╭──
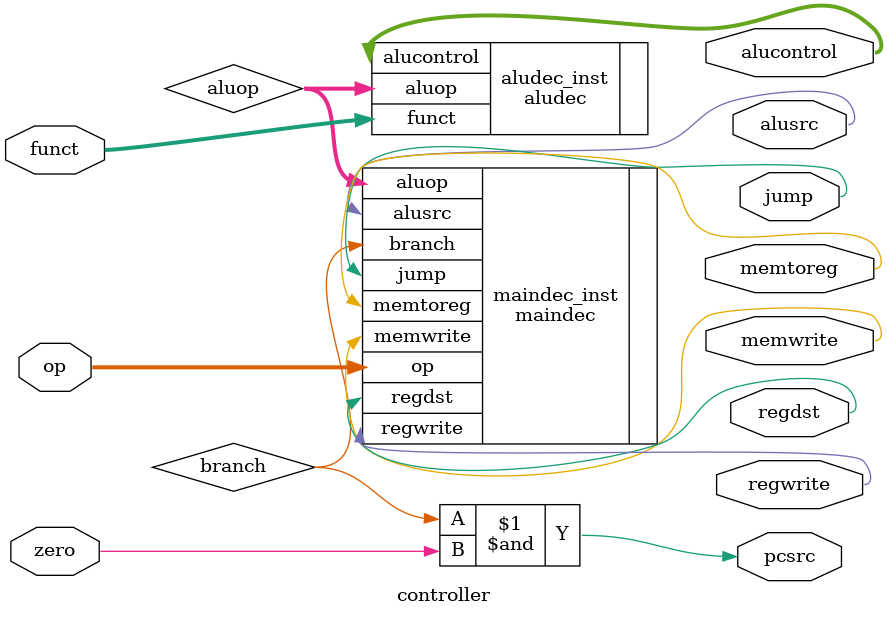
<source format=v>
module controller (
    input  wire [5:0]   op          ,
    input  wire [5:0]   funct       ,
    input  wire         zero        ,

    output wire         memtoreg    ,
    output wire         memwrite    ,
	output wire         pcsrc       ,
    output wire         alusrc      ,
	output wire         regdst      ,
    output wire         regwrite    ,
	output wire         jump        ,
	output wire [2:0]   alucontrol
);

wire[1:0] aluop;
wire branch;

maindec maindec_inst(
    .op          (op      ),

    .memtoreg    (memtoreg),
    .memwrite    (memwrite),
    .branch      (branch  ),
    .alusrc      (alusrc  ),
    .regdst      (regdst  ),
    .regwrite    (regwrite),
    .jump        (jump    ),
    .aluop       (aluop   )
);


aludec aludec_inst(
    .funct      (funct),
    .aluop      (aluop),

    .alucontrol (alucontrol)
    );

assign pcsrc = branch & zero;
endmodule
</source>
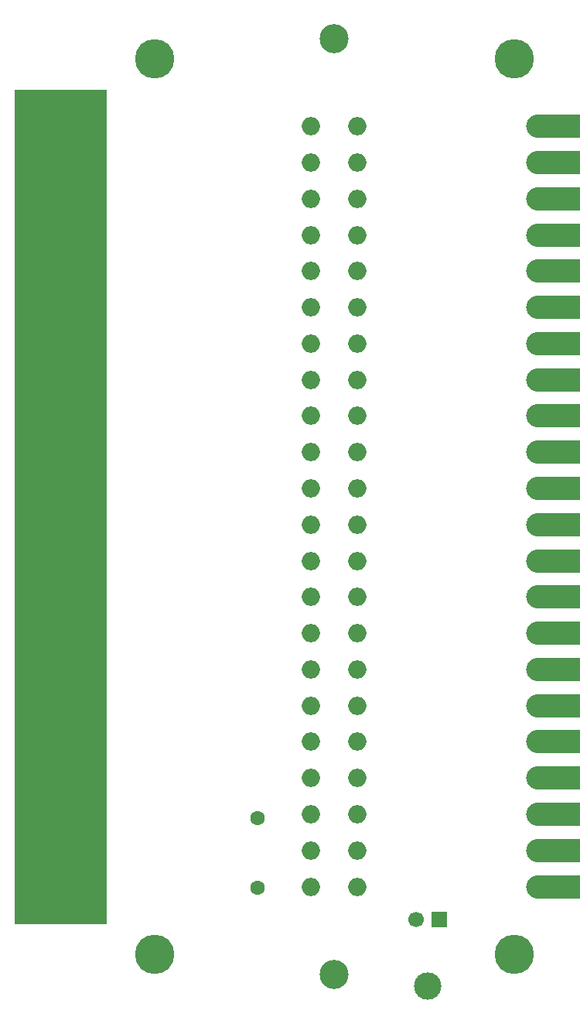
<source format=gbr>
%TF.GenerationSoftware,KiCad,Pcbnew,9.0.3*%
%TF.CreationDate,2025-08-13T21:30:13+02:00*%
%TF.ProjectId,app-mtu-adapter,6170702d-6d74-4752-9d61-646170746572,rev?*%
%TF.SameCoordinates,Original*%
%TF.FileFunction,Soldermask,Top*%
%TF.FilePolarity,Negative*%
%FSLAX46Y46*%
G04 Gerber Fmt 4.6, Leading zero omitted, Abs format (unit mm)*
G04 Created by KiCad (PCBNEW 9.0.3) date 2025-08-13 21:30:13*
%MOMM*%
%LPD*%
G01*
G04 APERTURE LIST*
G04 Aperture macros list*
%AMFreePoly0*
4,1,22,-1.270000,3.180000,1.270000,3.180000,1.270000,-1.910000,1.254364,-2.108672,1.198732,-2.329454,1.104571,-2.536755,0.974909,-2.723912,0.813912,-2.884909,0.626755,-3.014571,0.419454,-3.108732,0.198672,-3.164364,0.000000,-3.180000,-0.198672,-3.164364,-0.419454,-3.108732,-0.626755,-3.014571,-0.813912,-2.884909,-0.974909,-2.723912,-1.104571,-2.536755,-1.198732,-2.329454,-1.254364,-2.108672,
-1.270000,-1.910000,-1.270000,3.180000,-1.270000,3.180000,$1*%
G04 Aperture macros list end*
%ADD10C,0.120000*%
%ADD11C,3.000000*%
%ADD12C,1.700000*%
%ADD13R,1.700000X1.700000*%
%ADD14C,4.300000*%
%ADD15C,1.600000*%
%ADD16C,3.180000*%
%ADD17O,2.000000X2.000000*%
%ADD18FreePoly0,270.000000*%
G04 APERTURE END LIST*
%TO.C,P1*%
D10*
X105690000Y-51190000D02*
X115750000Y-51190000D01*
X115750000Y-142430000D01*
X105690000Y-142430000D01*
X105690000Y-51190000D01*
G36*
X105690000Y-51190000D02*
G01*
X115750000Y-51190000D01*
X115750000Y-142430000D01*
X105690000Y-142430000D01*
X105690000Y-51190000D01*
G37*
%TD*%
D11*
%TO.C,TP1*%
X150910000Y-149250000D03*
%TD*%
D12*
%TO.C,J1*%
X149640000Y-142000000D03*
D13*
X152180000Y-142000000D03*
%TD*%
D14*
%TO.C,M1*%
X160380000Y-145780000D03*
%TD*%
%TO.C,M1*%
X160380000Y-47840000D03*
%TD*%
D15*
%TO.C,R1*%
X132270000Y-138480000D03*
X132270000Y-130860000D03*
%TD*%
D14*
%TO.C,M1*%
X121080000Y-47840000D03*
%TD*%
%TO.C,M2*%
X121080000Y-145780000D03*
%TD*%
D16*
%TO.C,P2*%
X140730000Y-45655000D03*
X140730000Y-147965000D03*
D17*
X138190000Y-55230000D03*
X138190000Y-59190000D03*
X138190000Y-63150000D03*
X138190000Y-67110000D03*
X138190000Y-71070000D03*
X138190000Y-75030000D03*
X138190000Y-78990000D03*
X138190000Y-82950000D03*
X138190000Y-86910000D03*
X138190000Y-90870000D03*
X138190000Y-94830000D03*
X138190000Y-98790000D03*
X138190000Y-102750000D03*
X138190000Y-106710000D03*
X138190000Y-110670000D03*
X138190000Y-114630000D03*
X138190000Y-118590000D03*
X138190000Y-122550000D03*
X138190000Y-126510000D03*
X138190000Y-130470000D03*
X138190000Y-134430000D03*
X138190000Y-138390000D03*
X143270000Y-55230000D03*
X143270000Y-59190000D03*
X143270000Y-63150000D03*
X143270000Y-67110000D03*
X143270000Y-71070000D03*
X143270000Y-75030000D03*
X143270000Y-78990000D03*
X143270000Y-82950000D03*
X143270000Y-86910000D03*
X143270000Y-90870000D03*
X143270000Y-94830000D03*
X143270000Y-98790000D03*
X143270000Y-102750000D03*
X143270000Y-106710000D03*
X143270000Y-110670000D03*
X143270000Y-114630000D03*
X143270000Y-118590000D03*
X143270000Y-122550000D03*
X143270000Y-126510000D03*
X143270000Y-130470000D03*
X143270000Y-134430000D03*
X143270000Y-138390000D03*
%TD*%
D18*
%TO.C,P3*%
X164870000Y-55230000D03*
X164870000Y-59190000D03*
X164870000Y-63150000D03*
X164870000Y-67110000D03*
X164870000Y-71070000D03*
X164870000Y-75030000D03*
X164870000Y-78990000D03*
X164870000Y-82950000D03*
X164870000Y-86910000D03*
X164870000Y-90870000D03*
X164870000Y-94830000D03*
X164870000Y-98790000D03*
X164870000Y-102750000D03*
X164870000Y-106710000D03*
X164870000Y-110670000D03*
X164870000Y-114630000D03*
X164870000Y-118590000D03*
X164870000Y-122550000D03*
X164870000Y-126510000D03*
X164870000Y-130470000D03*
X164870000Y-134430000D03*
X164870000Y-138390000D03*
%TD*%
M02*

</source>
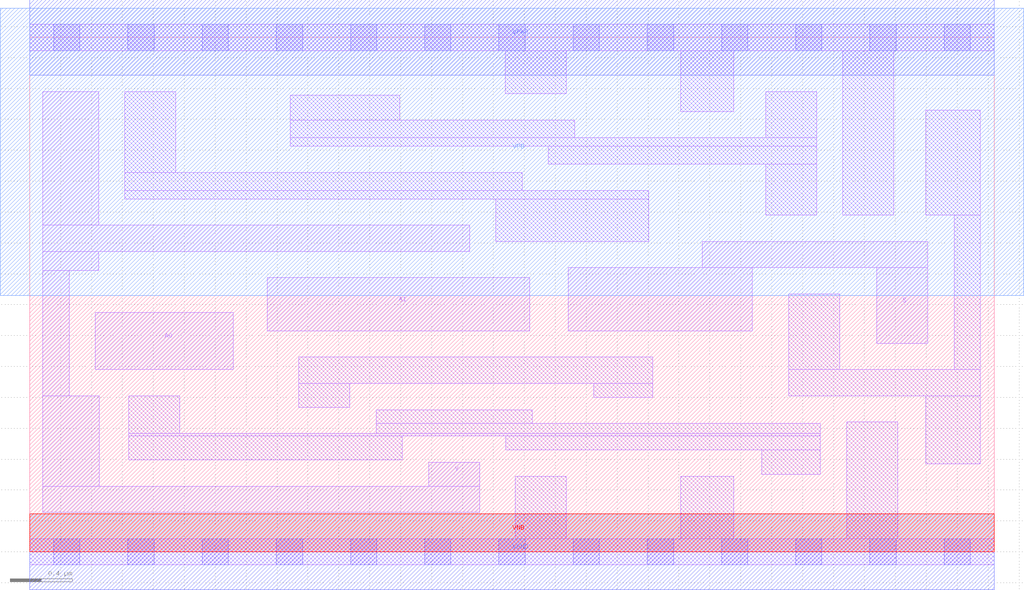
<source format=lef>
# Copyright 2020 The SkyWater PDK Authors
#
# Licensed under the Apache License, Version 2.0 (the "License");
# you may not use this file except in compliance with the License.
# You may obtain a copy of the License at
#
#     https://www.apache.org/licenses/LICENSE-2.0
#
# Unless required by applicable law or agreed to in writing, software
# distributed under the License is distributed on an "AS IS" BASIS,
# WITHOUT WARRANTIES OR CONDITIONS OF ANY KIND, either express or implied.
# See the License for the specific language governing permissions and
# limitations under the License.
#
# SPDX-License-Identifier: Apache-2.0

VERSION 5.7 ;
  NOWIREEXTENSIONATPIN ON ;
  DIVIDERCHAR "/" ;
  BUSBITCHARS "[]" ;
MACRO sky130_fd_sc_hs__mux2i_2
  CLASS CORE ;
  FOREIGN sky130_fd_sc_hs__mux2i_2 ;
  ORIGIN  0.000000  0.000000 ;
  SIZE  6.240000 BY  3.330000 ;
  SYMMETRY X Y ;
  SITE unit ;
  PIN A0
    ANTENNAGATEAREA  0.558000 ;
    DIRECTION INPUT ;
    USE SIGNAL ;
    PORT
      LAYER li1 ;
        RECT 0.425000 1.180000 1.315000 1.550000 ;
    END
  END A0
  PIN A1
    ANTENNAGATEAREA  0.558000 ;
    DIRECTION INPUT ;
    USE SIGNAL ;
    PORT
      LAYER li1 ;
        RECT 1.535000 1.430000 3.235000 1.775000 ;
    END
  END A1
  PIN S
    ANTENNAGATEAREA  0.804000 ;
    DIRECTION INPUT ;
    USE SIGNAL ;
    PORT
      LAYER li1 ;
        RECT 3.485000 1.430000 4.675000 1.840000 ;
        RECT 4.350000 1.840000 5.810000 2.010000 ;
        RECT 5.480000 1.350000 5.810000 1.840000 ;
    END
  END S
  PIN Y
    ANTENNADIFFAREA  2.040950 ;
    DIRECTION OUTPUT ;
    USE SIGNAL ;
    PORT
      LAYER li1 ;
        RECT 0.085000 0.255000 2.910000 0.425000 ;
        RECT 0.085000 0.425000 0.450000 1.010000 ;
        RECT 0.085000 1.010000 0.255000 1.820000 ;
        RECT 0.085000 1.820000 0.445000 1.945000 ;
        RECT 0.085000 1.945000 2.845000 2.115000 ;
        RECT 0.085000 2.115000 0.445000 2.980000 ;
        RECT 2.580000 0.425000 2.910000 0.580000 ;
    END
  END Y
  PIN VGND
    DIRECTION INOUT ;
    USE GROUND ;
    PORT
      LAYER met1 ;
        RECT 0.000000 -0.245000 6.240000 0.245000 ;
    END
  END VGND
  PIN VNB
    DIRECTION INOUT ;
    USE GROUND ;
    PORT
      LAYER pwell ;
        RECT 0.000000 0.000000 6.240000 0.245000 ;
    END
  END VNB
  PIN VPB
    DIRECTION INOUT ;
    USE POWER ;
    PORT
      LAYER nwell ;
        RECT -0.190000 1.660000 6.430000 3.520000 ;
    END
  END VPB
  PIN VPWR
    DIRECTION INOUT ;
    USE POWER ;
    PORT
      LAYER met1 ;
        RECT 0.000000 3.085000 6.240000 3.575000 ;
    END
  END VPWR
  OBS
    LAYER li1 ;
      RECT 0.000000 -0.085000 6.240000 0.085000 ;
      RECT 0.000000  3.245000 6.240000 3.415000 ;
      RECT 0.615000  2.285000 4.005000 2.340000 ;
      RECT 0.615000  2.340000 3.185000 2.455000 ;
      RECT 0.615000  2.455000 0.945000 2.980000 ;
      RECT 0.640000  0.595000 2.410000 0.750000 ;
      RECT 0.640000  0.750000 5.115000 0.765000 ;
      RECT 0.640000  0.765000 0.970000 1.010000 ;
      RECT 1.685000  2.625000 5.090000 2.680000 ;
      RECT 1.685000  2.680000 3.525000 2.795000 ;
      RECT 1.685000  2.795000 2.395000 2.955000 ;
      RECT 1.740000  0.935000 2.070000 1.090000 ;
      RECT 1.740000  1.090000 4.030000 1.260000 ;
      RECT 2.240000  0.765000 5.115000 0.830000 ;
      RECT 2.240000  0.830000 3.250000 0.920000 ;
      RECT 3.015000  2.010000 4.005000 2.285000 ;
      RECT 3.075000  2.965000 3.470000 3.245000 ;
      RECT 3.080000  0.660000 5.115000 0.750000 ;
      RECT 3.140000  0.085000 3.470000 0.490000 ;
      RECT 3.355000  2.510000 5.090000 2.625000 ;
      RECT 3.650000  1.000000 4.030000 1.090000 ;
      RECT 4.210000  0.085000 4.555000 0.490000 ;
      RECT 4.210000  2.850000 4.555000 3.245000 ;
      RECT 4.735000  0.500000 5.115000 0.660000 ;
      RECT 4.760000  2.180000 5.090000 2.510000 ;
      RECT 4.760000  2.680000 5.090000 2.980000 ;
      RECT 4.910000  1.010000 6.150000 1.180000 ;
      RECT 4.910000  1.180000 5.240000 1.670000 ;
      RECT 5.260000  2.180000 5.590000 3.245000 ;
      RECT 5.285000  0.085000 5.615000 0.840000 ;
      RECT 5.795000  0.570000 6.150000 1.010000 ;
      RECT 5.795000  2.180000 6.150000 2.860000 ;
      RECT 5.980000  1.180000 6.150000 2.180000 ;
    LAYER mcon ;
      RECT 0.155000 -0.085000 0.325000 0.085000 ;
      RECT 0.155000  3.245000 0.325000 3.415000 ;
      RECT 0.635000 -0.085000 0.805000 0.085000 ;
      RECT 0.635000  3.245000 0.805000 3.415000 ;
      RECT 1.115000 -0.085000 1.285000 0.085000 ;
      RECT 1.115000  3.245000 1.285000 3.415000 ;
      RECT 1.595000 -0.085000 1.765000 0.085000 ;
      RECT 1.595000  3.245000 1.765000 3.415000 ;
      RECT 2.075000 -0.085000 2.245000 0.085000 ;
      RECT 2.075000  3.245000 2.245000 3.415000 ;
      RECT 2.555000 -0.085000 2.725000 0.085000 ;
      RECT 2.555000  3.245000 2.725000 3.415000 ;
      RECT 3.035000 -0.085000 3.205000 0.085000 ;
      RECT 3.035000  3.245000 3.205000 3.415000 ;
      RECT 3.515000 -0.085000 3.685000 0.085000 ;
      RECT 3.515000  3.245000 3.685000 3.415000 ;
      RECT 3.995000 -0.085000 4.165000 0.085000 ;
      RECT 3.995000  3.245000 4.165000 3.415000 ;
      RECT 4.475000 -0.085000 4.645000 0.085000 ;
      RECT 4.475000  3.245000 4.645000 3.415000 ;
      RECT 4.955000 -0.085000 5.125000 0.085000 ;
      RECT 4.955000  3.245000 5.125000 3.415000 ;
      RECT 5.435000 -0.085000 5.605000 0.085000 ;
      RECT 5.435000  3.245000 5.605000 3.415000 ;
      RECT 5.915000 -0.085000 6.085000 0.085000 ;
      RECT 5.915000  3.245000 6.085000 3.415000 ;
  END
END sky130_fd_sc_hs__mux2i_2
END LIBRARY

</source>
╰──
In the listing above, find the line with "X143270000Y-63150000D03*" and the line with "X143270000Y-134430000D03*". Output those two lines and every line between them, exactly as written.

> _Response_
X143270000Y-63150000D03*
X143270000Y-67110000D03*
X143270000Y-71070000D03*
X143270000Y-75030000D03*
X143270000Y-78990000D03*
X143270000Y-82950000D03*
X143270000Y-86910000D03*
X143270000Y-90870000D03*
X143270000Y-94830000D03*
X143270000Y-98790000D03*
X143270000Y-102750000D03*
X143270000Y-106710000D03*
X143270000Y-110670000D03*
X143270000Y-114630000D03*
X143270000Y-118590000D03*
X143270000Y-122550000D03*
X143270000Y-126510000D03*
X143270000Y-130470000D03*
X143270000Y-134430000D03*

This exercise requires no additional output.